I recommend this movie, if you can find it, which gave me as much insight to the pro wrestling world as any other film I've seen, and more than most. The public at large will never see the bravery, glamour, and erotic spectacle in the sport that you and I do. Somehow they hold pro wrestling to a higher standard than they do the special effects and 3-D glasses of Hollywood entertainment--phonier than anything you'll ever see in the ring, where the men and the risks they take are real and immediate. And when Kevin Costner, Matt Damon, Will Smith, and Sylvester Stallone pose as athletes in sports films, everybody knows it's not real--but at the very least in wrestling you have a chance of being smacked in the face with a gob of Petey Williams' sweat. 

Comments

  1. OK, devil's advocate time. Dude, were you really impressed with this documentary? I ask because if you apply its insights to gay pro wrestling, there's a bit of a disconnect. Al Snow mentions the "fakest" thing a wrestler does is winning or losing, and the "real finish" is in getting the crowd to "feel" what the wrestlers want them to feel. He adds the physical toll is only slightly affected by the theatrical aspects, and most wrestlers can "barely move" the day after a match.

    What wrestlers on the gay scene most deeply and consistently move the crowd to feel the story they're telling? What wrestlers are more likely to be sore the day after a match at BGE or Thunder's or Rock Hard--the ones who get the glorious position of dishing it all out and then gratuitously posing over their hapless victims, or the ones who take the bumps and bear those only slightly pulled punches? Does it matter if those guys aren't slogging around the country for no money in the vain hope of hitting the pro wrestling lottery?

    I'll name those guys: Brad Rochelle, Troy Baker, Justin Pierce, Beau Hopkins, Jimmy Royce, Wade Cutler, and, working today, Rio Garza, Cameron Matthews and, particularly notably, Zack Z-man Jonathan.

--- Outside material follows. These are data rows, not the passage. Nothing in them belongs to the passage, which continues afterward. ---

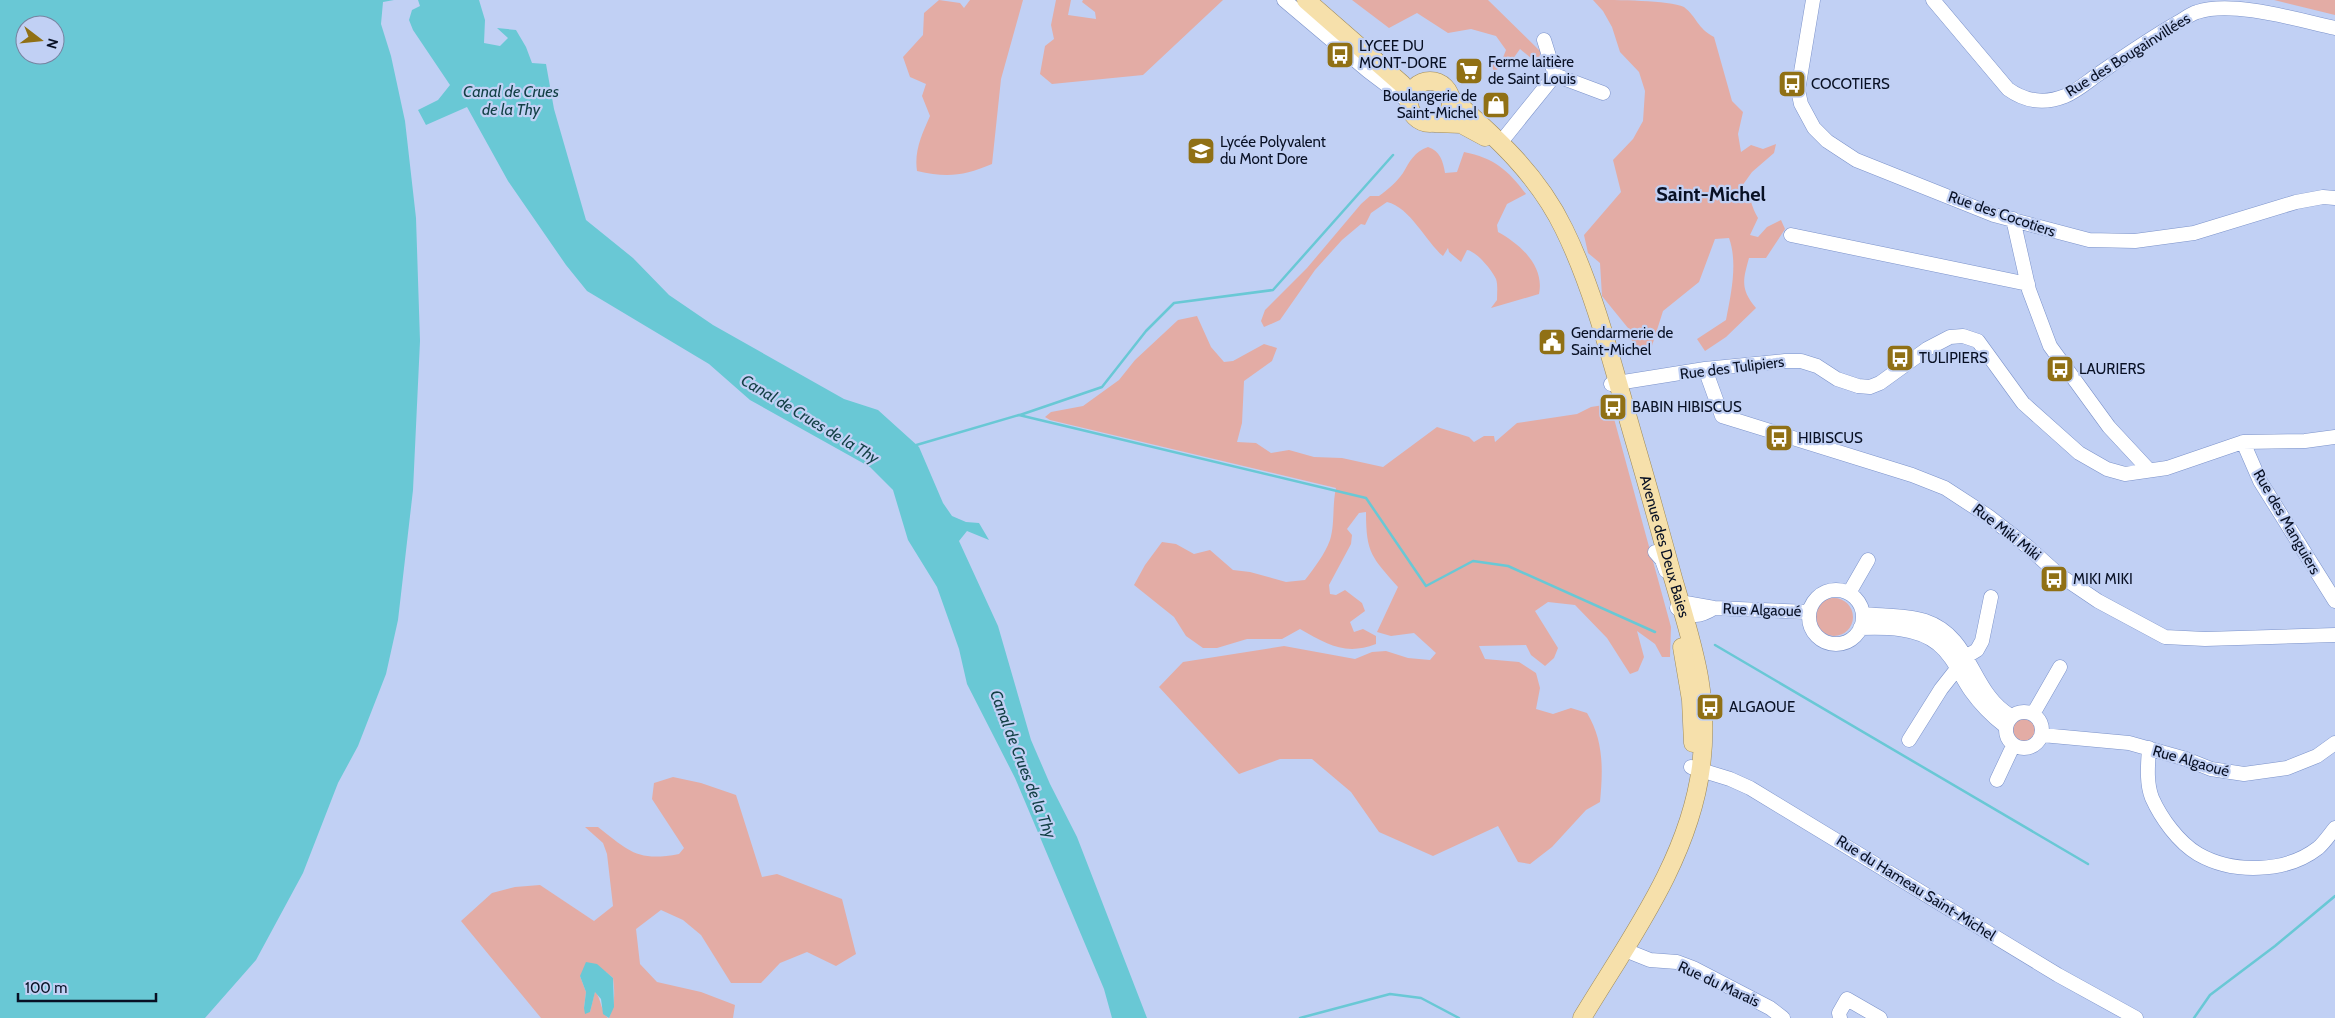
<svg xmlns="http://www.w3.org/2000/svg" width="2335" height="1018" font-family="Cabin,sans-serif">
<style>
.green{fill:#e3aca5}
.water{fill:#69c8d5;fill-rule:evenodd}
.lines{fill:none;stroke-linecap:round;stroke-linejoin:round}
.stream{stroke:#69c8d5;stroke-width:2.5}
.minor-casing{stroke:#7b92ca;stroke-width:15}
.major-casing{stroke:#9f8a57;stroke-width:19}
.minor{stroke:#fff;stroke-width:14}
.major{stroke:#f6e0ab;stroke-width:18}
.labels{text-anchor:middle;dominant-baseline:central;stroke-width:4.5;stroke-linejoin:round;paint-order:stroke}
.poi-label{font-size:15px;fill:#081024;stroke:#c1d0f4;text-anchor:start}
.street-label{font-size:15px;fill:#081024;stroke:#c1d0f4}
.water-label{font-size:16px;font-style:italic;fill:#134046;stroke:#c1d0f4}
.district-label{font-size:20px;font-weight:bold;fill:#081024;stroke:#c1d0f4}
</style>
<rect width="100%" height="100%" fill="#c1d0f4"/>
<path class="green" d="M 939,0 L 960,3 L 964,8 L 970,0 L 1023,0 L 1001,79 L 992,164 C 964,176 947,178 917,171 C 914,151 922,134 930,116 L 922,96 L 926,84 L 910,77 L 903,57 L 923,35 L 924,13 Z
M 1056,0 L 1071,0 L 1068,15 L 1096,19 L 1095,12 L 1082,2 L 1083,0 L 1223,0 L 1143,75 L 1052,84 L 1040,74 L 1045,46 L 1054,39 L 1051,25 Z
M 1352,0 L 1488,0 L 1541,52 L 1537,63 L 1520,49 L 1510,63 L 1494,71 L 1491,65 L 1502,60 L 1506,50 L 1496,36 L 1471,29 L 1448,33 L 1417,13 L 1389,28 Z
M 1593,0 C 1615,0 1669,0 1684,7 C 1697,17 1697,28 1714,37 L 1732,101 L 1743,112 L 1738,134 L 1741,152 L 1751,145 L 1763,149 L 1776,144 L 1774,153 L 1752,172 L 1742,186 C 1751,195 1751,207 1758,218 L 1750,235 L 1758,237 L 1767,227 L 1781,220 L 1785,229 L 1766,258 L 1749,258 C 1743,280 1740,289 1756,308 L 1726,337 L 1705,351 L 1697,339 L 1726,320 C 1731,294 1738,263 1729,238 L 1715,239 L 1699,282 L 1663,311 L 1651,349 L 1636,354 L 1628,328 L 1602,296 L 1600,263 L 1588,253 L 1584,235 L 1621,192 L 1613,160 L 1633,139 L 1643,121 L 1645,91 L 1639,72 L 1620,52 L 1612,27 L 1603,11 Z
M 2274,0 L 2335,0 L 2335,15 Z
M 1428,147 C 1440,151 1443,161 1445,173 L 1457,172 L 1464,152 C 1494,158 1508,170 1526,194 L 1507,204 L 1497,225 L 1498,232 C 1520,244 1545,266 1539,294 L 1491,308 L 1497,300 C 1497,293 1498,285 1496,279 C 1492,270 1476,251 1467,250 L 1461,262 L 1449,252 L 1448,248 L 1443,256 C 1426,242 1410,207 1387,202 L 1371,213 L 1365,225 L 1361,224 L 1342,240 L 1315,270 L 1280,320 L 1264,327 L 1261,321 L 1265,310 L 1307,268 L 1361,204 L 1370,196 L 1379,196 C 1387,190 1397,182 1403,173 C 1410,161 1414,152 1428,147 Z
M 1197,316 L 1211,347 L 1224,362 L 1233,361 L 1264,344 L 1277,348 L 1272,361 L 1244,381 L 1242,423 L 1237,442 L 1256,443 L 1271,453 L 1289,450 L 1314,457 L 1342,458 L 1383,467 L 1437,427 L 1469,437 L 1474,442 L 1484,436 L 1494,436 L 1495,442 L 1517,423 L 1577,414 L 1591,407 L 1610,404 L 1671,627 L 1670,657 L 1662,657 L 1655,644 L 1637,631 L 1644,657 L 1638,671 L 1630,674 L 1607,638 L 1575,605 L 1548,602 L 1535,611 L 1558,648 L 1554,658 L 1545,666 L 1531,655 L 1526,645 L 1479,646 L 1485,659 L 1519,662 L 1536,673 L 1540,688 L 1536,709 L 1553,714 L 1571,708 L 1587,713 C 1604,741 1603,770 1600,802 L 1586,810 L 1552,847 L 1530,864 L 1518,862 L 1498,826 L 1433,856 L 1379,832 L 1351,792 L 1312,759 L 1280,759 L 1239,774 L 1159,687 L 1183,662 L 1284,646 L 1355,659 L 1372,652 L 1386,651 L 1408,658 L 1430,660 L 1436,653 L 1414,633 L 1391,636 L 1377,632 L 1398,587 C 1372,557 1366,554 1366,512 L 1359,513 L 1347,529 L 1352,535 L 1351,544 L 1329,585 L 1330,594 L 1336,595 L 1345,590 L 1362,603 L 1365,611 L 1350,622 L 1354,632 L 1363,629 L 1376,636 L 1376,644 C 1345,656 1327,644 1300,629 L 1282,639 L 1247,639 L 1217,648 L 1203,648 L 1186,636 L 1174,617 L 1134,585 L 1145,565 L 1162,542 L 1176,544 L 1194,554 L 1210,550 L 1233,570 L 1250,572 L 1286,582 L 1305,580 C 1314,568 1325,554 1330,540 C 1335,524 1332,506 1336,488 L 1050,420 L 1045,417 L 1051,412 L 1083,406 L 1119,380 L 1135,360 L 1178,320 Z
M1815 617a19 19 0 1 1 38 0a19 19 0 1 1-38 0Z
M2009 731a15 15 0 1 1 30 0a15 15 0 1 1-30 0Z
M 673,777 L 701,783 L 736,795 L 762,877 L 777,874 L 842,899 L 856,954 L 836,966 L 807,952 L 780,963 L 761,983 L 731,983 L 701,935 L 683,920 L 661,910 L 636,929 L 640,964 L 657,982 L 701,992 L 735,1005 L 733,1018 L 609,1018 C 615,1004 615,993 613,978 L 606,972 L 580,976 L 586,992 L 584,1008 L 590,1012 L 595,991 C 602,1000 600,1010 608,1018 L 541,1018 L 461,921 L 492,893 L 515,887 L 540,885 L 594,921 L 613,906 L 607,854 L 603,843 L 585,827 L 598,827 C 629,851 637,862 679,854 L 684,848 L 652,799 L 654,783 Z"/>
<path class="water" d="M 0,0 L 394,0 L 383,2 L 381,24 L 391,56 L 405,121 L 416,218 L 420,341 L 413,490 L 398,620 L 386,674 L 358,746 L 338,783 L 303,873 L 256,960 L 205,1018 L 0,1018 ZM 25,25 L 55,25 L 55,55 L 25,55 Z
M 418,0 L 479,0 L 485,20 L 484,43 L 500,46 L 508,38 L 497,28 L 516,30 L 526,47 L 532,63 L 546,64 L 554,109 L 586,220 L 633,258 L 669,295 L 713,325 L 844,399 L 878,410 L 919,447 L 943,503 L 952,516 L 966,522 L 979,523 L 989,540 L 967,531 L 959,541 L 998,626 L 1031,740 L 1050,784 L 1077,837 L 1147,1018 L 1112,1018 L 1104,989 L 1015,778 L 967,684 L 959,649 L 937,587 L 908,540 L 893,490 L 870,467 L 750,400 L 709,364 L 587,291 L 566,265 L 508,181 L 467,107 L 426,125 L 418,110 L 438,100 L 450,85 L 413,30 L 409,20 L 412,10 L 420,6 Z
M 586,962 L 597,964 L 613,978 L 614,1007 L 609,1018 L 603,1014 L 601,999 L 595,992 L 590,1012 L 585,1014 L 584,1008 L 586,992 L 580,976 Z"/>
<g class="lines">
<path class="stream" d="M 1020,415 L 1102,387 L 1146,331 L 1174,303 L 1273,290 L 1393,155
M 913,446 L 1019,415 L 1366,498 L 1426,586 L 1473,561 L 1508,566 L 1655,632
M 1715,645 L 2088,864
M 1300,1018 L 1390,994 L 1421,998 L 1459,1018
M 2194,1018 L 2210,995 L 2275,946 L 2335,896"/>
<defs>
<path id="minor" d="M 1284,0 L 1368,71 L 1409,102
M 1813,0 L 1798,90 L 1801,104 L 1814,128 L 1827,141 L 1856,160 L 1994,215 L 2089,240 L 2135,241 L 2194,233 L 2296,202 L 2323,197 L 2335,198
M 1933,0 L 2008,89 C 2026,102 2045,104 2065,96 C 2077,91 2087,82 2097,75 C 2123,57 2149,39 2177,23 C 2183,20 2190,14 2197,12 C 2233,0 2298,20 2335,28
M 1544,40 L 1555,75
M 1501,142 L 1555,75 L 1603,93
M 2013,219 L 2029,290 L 2050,346 L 2109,427 L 2149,470
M 1791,235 L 2028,284
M 1705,369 L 1722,416 L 1912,475 L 1945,488 L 1988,516 L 2028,547 L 2058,574 L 2098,601 L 2165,637 L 2205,639 L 2335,635
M 1611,384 L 1705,369 L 1785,361 L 1801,361 L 1817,366 L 1837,379 L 1858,386 L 1870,387 L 1880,383 L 1927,349 L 1950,337 L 1963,336 L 1978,341 L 2023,403 L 2079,453 L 2107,469 L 2125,474 L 2167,468 L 2243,442 L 2305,441 L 2335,437
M 2243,442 L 2260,481 L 2335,601
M 1655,552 L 1662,560 L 1666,571
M1809 617a27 27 0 1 1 54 0a27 27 0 1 1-54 0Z
M 1849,593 L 1868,560
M 1680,602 L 1714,608 L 1809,612
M 1677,608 C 1690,619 1701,616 1714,608
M 1863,614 C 1882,616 1906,615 1925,621 C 1973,637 1970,692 2011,716
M 1860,628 C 1885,627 1918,627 1938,644 C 1953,656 1960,675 1971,691 C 1981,705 1992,716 2005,726
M2006 730a18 18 0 1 1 36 0a18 18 0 1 1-36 0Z
M 2033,714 L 2060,667
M 2042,735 L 2129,743 L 2186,759 L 2211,769 L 2244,774 L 2287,768 L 2317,756 L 2335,743
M 1909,740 L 1941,689 L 1967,656 L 1977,650 L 1982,641 L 1991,597
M 2149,748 C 2148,764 2146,783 2152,798 C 2161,818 2178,842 2198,854 C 2233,874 2286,873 2318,848 C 2324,843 2330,834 2335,828
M 1691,767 L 1730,779 L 1750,788 L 2058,975 L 2136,1018
M 1997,780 L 2013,746
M 1624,951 L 1630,952 L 1650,960 L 1677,962 L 1693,968 L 1770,1008 L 1783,1018
M 1840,1018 L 1839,1013 L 1847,999 L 1880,1018"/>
<g id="major">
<path d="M 1306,0 L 1402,84 L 1410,95"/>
<circle cx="1430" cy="102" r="21"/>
<path id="s1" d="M 1452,99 C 1496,137 1538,175 1564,229 C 1596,294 1615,375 1636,446 C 1649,490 1661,534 1673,578 C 1693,647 1710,693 1701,767 C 1689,860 1629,940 1582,1018"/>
<path d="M 1435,123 L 1461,124 L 1485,137"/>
<path d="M 1682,647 L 1691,700 L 1693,743"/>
</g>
</defs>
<use href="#minor" class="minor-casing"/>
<use href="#major" class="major-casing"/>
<use href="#minor" class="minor"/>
<use href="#major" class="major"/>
</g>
<defs>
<symbol id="bus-square" viewBox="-11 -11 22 22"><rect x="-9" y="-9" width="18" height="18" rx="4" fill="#907015" stroke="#c1d0f4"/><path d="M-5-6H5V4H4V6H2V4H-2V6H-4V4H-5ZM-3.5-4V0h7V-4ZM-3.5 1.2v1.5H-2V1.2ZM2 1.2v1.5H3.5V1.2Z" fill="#fff"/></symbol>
<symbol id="supermarket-square" viewBox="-11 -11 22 22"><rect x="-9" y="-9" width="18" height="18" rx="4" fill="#907015" stroke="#c1d0f4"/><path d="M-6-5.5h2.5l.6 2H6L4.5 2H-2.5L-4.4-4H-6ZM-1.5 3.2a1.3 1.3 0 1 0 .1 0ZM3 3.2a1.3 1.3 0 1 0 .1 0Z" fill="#fff"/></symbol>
<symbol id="shop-square" viewBox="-11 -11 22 22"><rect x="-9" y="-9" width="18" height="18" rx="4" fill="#907015" stroke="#c1d0f4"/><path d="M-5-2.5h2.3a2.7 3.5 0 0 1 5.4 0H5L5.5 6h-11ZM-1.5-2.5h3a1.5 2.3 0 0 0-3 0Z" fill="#fff"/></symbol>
<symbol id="university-square" viewBox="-11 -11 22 22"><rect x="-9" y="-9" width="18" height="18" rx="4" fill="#907015" stroke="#c1d0f4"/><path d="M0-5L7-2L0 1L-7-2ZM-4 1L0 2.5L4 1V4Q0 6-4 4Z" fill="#fff"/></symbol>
<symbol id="civic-square" viewBox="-11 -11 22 22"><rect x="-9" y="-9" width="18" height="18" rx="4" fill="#907015" stroke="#c1d0f4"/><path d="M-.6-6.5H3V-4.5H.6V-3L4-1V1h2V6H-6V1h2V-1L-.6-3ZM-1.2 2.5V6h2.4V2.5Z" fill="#fff"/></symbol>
</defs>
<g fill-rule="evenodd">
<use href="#bus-square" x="1324" y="39" width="32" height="32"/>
<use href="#supermarket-square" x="1453" y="55" width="32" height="32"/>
<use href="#bus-square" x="1776" y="68" width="32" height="32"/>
<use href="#shop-square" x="1480" y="89" width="32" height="32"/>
<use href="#university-square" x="1185" y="135" width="32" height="32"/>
<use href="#civic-square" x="1536" y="326" width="32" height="32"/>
<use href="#bus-square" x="1884" y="342" width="32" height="32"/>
<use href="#bus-square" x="2044" y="353" width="32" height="32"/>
<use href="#bus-square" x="1597" y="391" width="32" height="32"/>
<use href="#bus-square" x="1763" y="422" width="32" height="32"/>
<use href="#bus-square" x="2038" y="563" width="32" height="32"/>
<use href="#bus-square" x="1694" y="691" width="32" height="32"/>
</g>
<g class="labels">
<g class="poi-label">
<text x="1359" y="46">LYCEE DU<tspan x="1359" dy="17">MONT-DORE</tspan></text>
<text x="1488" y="62">Ferme laitière<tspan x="1488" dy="17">de Saint Louis</tspan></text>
<text x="1811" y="84">COCOTIERS</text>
<text x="1477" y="96" text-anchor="end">Boulangerie de<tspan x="1477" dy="17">Saint-Michel</tspan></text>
<text x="1220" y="142">Lycée Polyvalent<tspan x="1220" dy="17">du Mont Dore</tspan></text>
<text x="1571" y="333">Gendarmerie de<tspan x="1571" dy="17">Saint-Michel</tspan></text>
<text x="1919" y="358">TULIPIERS</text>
<text x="2079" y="369">LAURIERS</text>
<text x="1632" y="407">BABIN HIBISCUS</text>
<text x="1798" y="438">HIBISCUS</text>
<text x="2073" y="579">MIKI MIKI</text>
<text x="1729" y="707">ALGAOUE</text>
</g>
<g class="street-label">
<text transform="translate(2128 55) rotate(-32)">Rue des Bougainvillées</text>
<text transform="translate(2002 214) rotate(19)">Rue des Cocotiers</text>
<text transform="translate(1732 368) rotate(-7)">Rue des Tulipiers</text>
<text transform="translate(2287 522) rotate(60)">Rue des Manguiers</text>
<text transform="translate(2007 532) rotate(38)">Rue Miki Miki</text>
<text stroke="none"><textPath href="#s1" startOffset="506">Avenue des Deux Baies</textPath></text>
<text transform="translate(1762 610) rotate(2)">Rue Algaoué</text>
<text transform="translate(2191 761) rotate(16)">Rue Algaoué</text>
<text transform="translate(1916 888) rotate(32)">Rue du Hameau Saint-Michel</text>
<text transform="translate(1719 984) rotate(25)">Rue du Marais</text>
</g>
<g class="water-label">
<text x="511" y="91">Canal de Crues<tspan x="511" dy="18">de la Thy</tspan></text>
<text transform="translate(810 419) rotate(31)">Canal de Crues de la Thy</text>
<text transform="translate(1023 764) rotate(69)">Canal de Crues de la Thy</text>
</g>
<g class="district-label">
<text x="1711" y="194">Saint-Michel</text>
</g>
</g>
<g transform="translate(40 40) rotate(106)"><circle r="24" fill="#c1d0f4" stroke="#7783a1"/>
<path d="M0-4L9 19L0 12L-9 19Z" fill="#907015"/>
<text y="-8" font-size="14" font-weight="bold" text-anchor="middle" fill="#081024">N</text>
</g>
<path d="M18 993v8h138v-8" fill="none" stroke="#081024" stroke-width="2.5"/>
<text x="25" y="993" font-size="15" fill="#081024" stroke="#c1d0f4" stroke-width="4" paint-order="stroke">100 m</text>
</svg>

    Z-man recently earned a boost in my esteem. I just saw his match with Kid Karisma at BGE, which I almost didn't buy at all because even though you, Bard and Cage Thunder all gave it high marks, you all singled out Kid Karisma as the obvious "talent" in the match, to the point that Z-man was barely mentioned. However, as a person who's a sucker for a really pretty face and hot body in a wrestling ring and one who knows BGE tends to put more into their action, I thought differently after a few weeks. And, wow--Z-man absolutely blew me away. His selling is exuberant and top notch (one can't help contrasting how KK barely moves in contrast when he's on the receiving end), he's got personality, seems wholly engaged and, above all, he's taking huge bumps all over the ring. I mean, there's a freaking superplex(!) in the match, and Z-man sells it as well as any multimillionaire professional wrestler who has the backing of billion dollar corporations helping him out.

    That boy--no, I'll say it--that man takes the biggest bumps on the gay pro scene today, ones that most of what the overly-vaunted "pros" working the scene could only dream of, gives his best effort every time he's in the ring, puts a ton of work into looking the way he does when a lot of guys don't even bother to work out but expect to be worshiped as if they do and is consequently one of the biggest draws at not one, not two but now three companies. And he's never gotten a single blog post or substantial bit of praise for his work, anywhere. Ever.

    Anyway, if you're really impressed with Hard Knocks, the guys who take the hardest ones on the gay pro scene certainly merit some acknowledgement. Peace out.